At present, packaged foods are required to have a saturated fat content of less than 12 percent to be considered for the five-star rating. Olive oil has a saturated fat content of 14 percent and receives an HSR of three to 3.5 (depending on its grade).
“Some stakeholders suggested that all edible oils with less than or equal to 15 percent saturated fat should automatically score an HSR of five,” MPS Consulting wrote. “However, this result cannot be achieved through the HSR calculator without equally increasing the HSRs of margarines and non-dairy blends with saturated fat less than or equal to 15 percent, significantly reducing discrimination between products in this category.”
Joanna McMillan, a nutrition scientist and dietician at Latrobe University, in Melbourne, and scientific advisor for Boundary Bend, thinks that the HSR system is too narrowly focused on single ingredients and should instead focus on entire diets.

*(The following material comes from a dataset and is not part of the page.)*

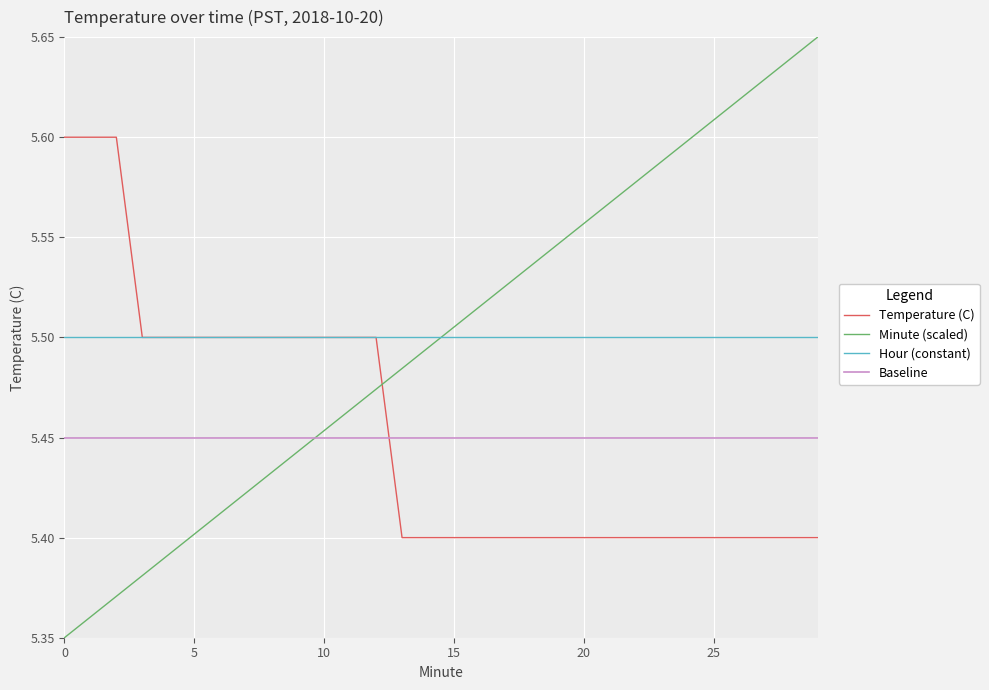

Rank the series by their maximum value, from lowest to highest.

Baseline, Hour (constant), Temperature (C), Minute (scaled)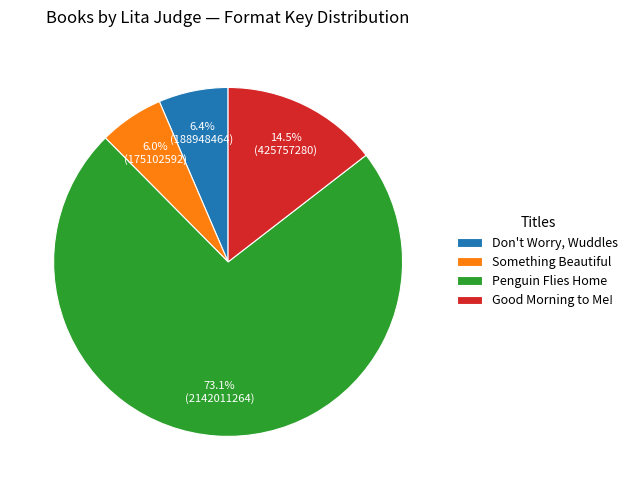

Between Penguin Flies Home and Good Morning to Me!, which is larger?

Penguin Flies Home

“Nutritional science has moved away from single nutrients like saturated fat and more into dietary patterns,” McMillan told The Sydney Morning Herald. “Eating a party pie is not the same as eating a piece of cheese even if they have the same saturated fat.”
Other advocates for changing olive oil’s health ranking have called for edible oils to be exempt from the HRS system, similar to single-ingredient foods such as salt and sugar.
However, MPS Consulting responded that other single-ingredient packaged food items, such as fruits, vegetables, meats and rice all received a rating, which helps customers make informed decisions.
“Removing edible oils from the system would limit the information available to consumers to make healthier choices in this category,” the authors of the report wrote.
State and federal ministers from both countries are expected to make their final decision on the issue at the food regulation meeting in November.